Tensor Model and Shapes
Primary tensor type
Grilly APIs are built around NumPy arrays.
Most compute paths expect np.float32.
Some indexing paths use integer dtypes (np.int32, np.int64).
Several modules can accept tensor-like objects and convert internally.
Shape conventions
Common conventions used by Grilly modules:
Dense feedforward: (batch, features) or (batch, seq, features)
Conv2d family: (batch, channels, height, width)
Attention (module-level): (batch, seq, embed_dim)
Flash attention backend path: often (batch, heads, seq, head_dim)

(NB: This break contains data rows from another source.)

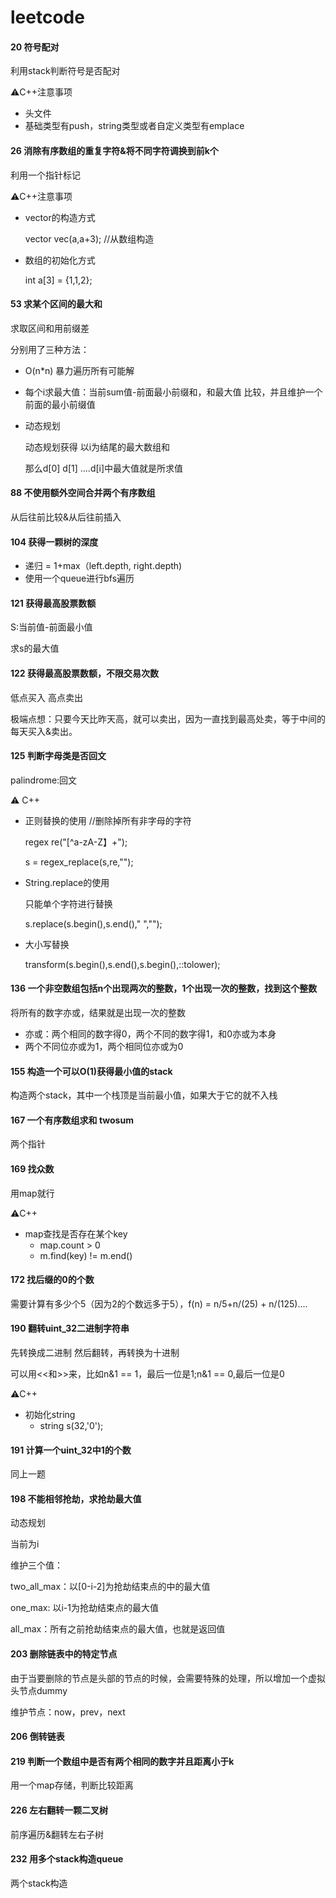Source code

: # leetcode
#### 20 符号配对

利用stack判断符号是否配对

⚠️C++注意事项

* 头文件<stack>
* 基础类型有push，string类型或者自定义类型有emplace

#### 26 消除有序数组的重复字符&将不同字符调换到前k个

利用一个指针标记

⚠️C++注意事项

* vector的构造方式

  vector<int> vec(a,a+3); //从数组构造

* 数组的初始化方式

  int a[3] = {1,1,2};

#### 53 求某个区间的最大和

求取区间和用前缀差

分别用了三种方法：

* O(n*n) 暴力遍历所有可能解

* 每个i求最大值：当前sum值-前面最小前缀和，和最大值 比较，并且维护一个前面的最小前缀值

* 动态规划

  动态规划获得 以i为结尾的最大数组和

  那么d[0] d[1] ....d[i]中最大值就是所求值

#### 88 不使用额外空间合并两个有序数组

从后往前比较&从后往前插入

#### 104 获得一颗树的深度

* 递归 = 1+max（left.depth, right.depth)
* 使用一个queue进行bfs遍历

#### 121 获得最高股票数额

S:当前值-前面最小值

求s的最大值

#### 122 获得最高股票数额，不限交易次数

低点买入 高点卖出

极端点想：只要今天比昨天高，就可以卖出，因为一直找到最高处卖，等于中间的每天买入&卖出。

#### 125 判断字母类是否回文

palindrome:回文

⚠️ C++

* 正则替换的使用 //删除掉所有非字母的字符

  regex re("[^a-zA-Z】+");

  s = regex_replace(s,re,"");

* String.replace的使用

  只能单个字符进行替换

  s.replace(s.begin(),s.end()," ","");

* 大小写替换

  transform(s.begin(),s.end(),s.begin(),::tolower);

#### 136 一个非空数组包括n个出现两次的整数，1个出现一次的整数，找到这个整数

将所有的数字亦或，结果就是出现一次的整数

* 亦或：两个相同的数字得0，两个不同的数字得1，和0亦或为本身
* 两个不同位亦或为1，两个相同位亦或为0

#### 155 构造一个可以O(1)获得最小值的stack

构造两个stack，其中一个栈顶是当前最小值，如果大于它的就不入栈

#### 167 一个有序数组求和 twosum

两个指针

#### 169 找众数

用map就行

⚠️C++

* map查找是否存在某个key
  * map.count > 0
  * m.find(key) != m.end()

#### 172 找后缀的0的个数

需要计算有多少个5（因为2的个数远多于5），f(n) = n/5+n/(25) + n/(125)....

#### 190 翻转uint_32二进制字符串

先转换成二进制 然后翻转，再转换为十进制

可以用<<和>>来，比如n&1 == 1，最后一位是1;n&1 == 0,最后一位是0

⚠️C++

* 初始化string
  * string s(32,'0');

#### 191 计算一个uint_32中1的个数

同上一题

#### 198 不能相邻抢劫，求抢劫最大值

动态规划

当前为i

维护三个值：

two_all_max：以[0-i-2]为抢劫结束点的中的最大值

one_max: 以i-1为抢劫结束点的最大值

all_max：所有之前抢劫结束点的最大值，也就是返回值

#### 203 删除链表中的特定节点

由于当要删除的节点是头部的节点的时候，会需要特殊的处理，所以增加一个虚拟头节点dummy

维护节点：now，prev，next

#### 206 倒转链表

#### 219 判断一个数组中是否有两个相同的数字并且距离小于k

用一个map存储，判断比较距离

#### 226 左右翻转一颗二叉树

前序遍历&翻转左右子树

#### 232 用多个stack构造queue

两个stack构造



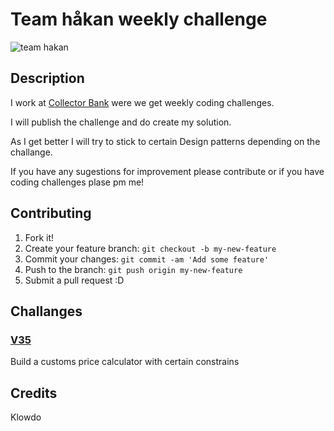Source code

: # Team håkan weekly challenge
![team hakan](https://raw.githubusercontent.com/klowdo/team-hakan-challenge/master/team-hakan.jpg)
## Description
I work at [Collector Bank](http://www.collector.se) were we get weekly coding challenges.

I will publish the challenge and do create my solution.

As I get better I will try to stick to certain Design patterns depending on the challange.

If you have any sugestions for improvement please contribute or if you have coding challenges plase pm me!

## Contributing
1. Fork it!
2. Create your feature branch: `git checkout -b my-new-feature`
3. Commit your changes: `git commit -am 'Add some feature'`
4. Push to the branch: `git push origin my-new-feature`
5. Submit a pull request :D

## Challanges
### [V35](/v35/kodutmaning_vecka35.pdf)
Build a customs price calculator with certain constrains


## Credits
Klowdo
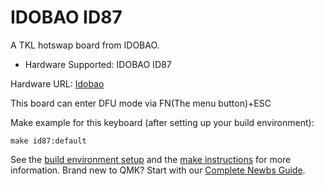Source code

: # IDOBAO ID87

A TKL hotswap board from IDOBAO.

* Hardware Supported: IDOBAO ID87

Hardware URL: [Idobao](https://www.idobao.net/products/idobao-id87-80-hot-swappable-mechanical-keyboard-kit?variant=33990062604419)

This board can enter DFU mode via FN(The menu button)+ESC

Make example for this keyboard (after setting up your build environment):

    make id87:default

See the [build environment setup](https://docs.qmk.fm/#/getting_started_build_tools) and the [make instructions](https://docs.qmk.fm/#/getting_started_make_guide) for more information. Brand new to QMK? Start with our [Complete Newbs Guide](https://docs.qmk.fm/#/newbs).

Memory search: queries (Q, D), database/codebook (N, D)
Why shape discipline matters
Many kernels dispatch with explicit shape-derived workgroups. Wrong layout can silently hurt performance or break correctness.
Best practices:
Normalize dtype and layout before call boundaries.
Keep tensors contiguous when possible.
Explicitly print shapes in early pipeline debugging.
Example input guards
import numpy as np
def ensure_f32(x):
x = np.asarray(x)
if x.dtype != np.float32:
x = x.astype(np.float32)
return x
def expect_2d(x):
if x.ndim != 2:
raise ValueError(f"expected 2D tensor, got shape {x.shape}")
return x
Parameter and gradient storage
grilly.nn parameters are stored as parameter-like arrays with optional .grad. Backward calls populate .grad, and optimizers consume those gradients.
For stable training loops:
Forward pass.
Build output gradient for your loss.
model.zero_grad()
model.backward(grad_output)
optimizer.step()